Extract to read
------
A dairy barn north of Rocky Mountain House is the latest in the season’s growing list of roof casualties.

The Simmelink family’s barn roof collapsed under the pressure of heavy snow around 8:30 Monday morning, said Sandra Simmelink.

The barn was the larger one of two on the property and housed about 100 milking cows as well as 15 or so calves.

As of around 10:45 a.m., fire crews from Rocky Mountain House and Condor were cautiously beginning to walk through the debris to locate cows unaccounted for.

“My son believed there might be 25 to 30 cows we’ve lost but that’s not the final number yet,” Simmelink said. “They did find some in the back part of the barn that they are now trying to get out that are still alive.”

It is believed most of the calves survived.

No one was injured as Simmelink’s husband, David, had just wrapped up the morning chores around 8 a.m. and was in the house at the time of the collapse.

The entire centre section of the “pitch-style roof” went in, according to Simmelink.

“The two ends of the roof and the parlour are there but they’re twisted because of the pressure so all the walls are not right,” she said.
------
Material provided
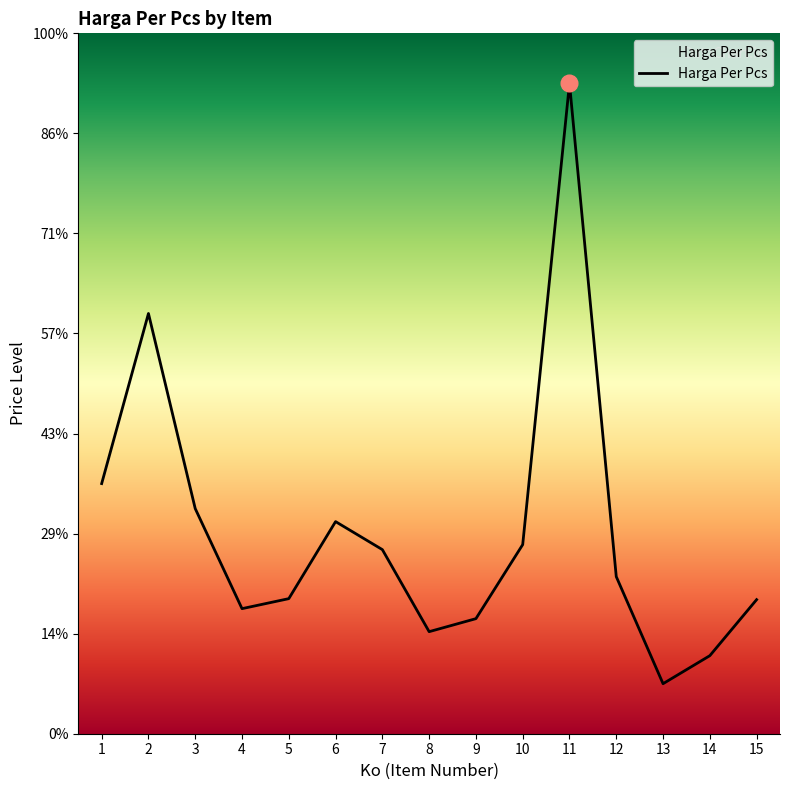

List the labels in order of value, smallest first.

13, 14, 8, 9, 4, 15, 5, 12, 7, 10, 6, 3, 1, 2, 11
------
What you have to do
According to the report on the barn roof collapse, about how many milking cows did the collapsed barn house?

Result of this task
About 100 milking cows.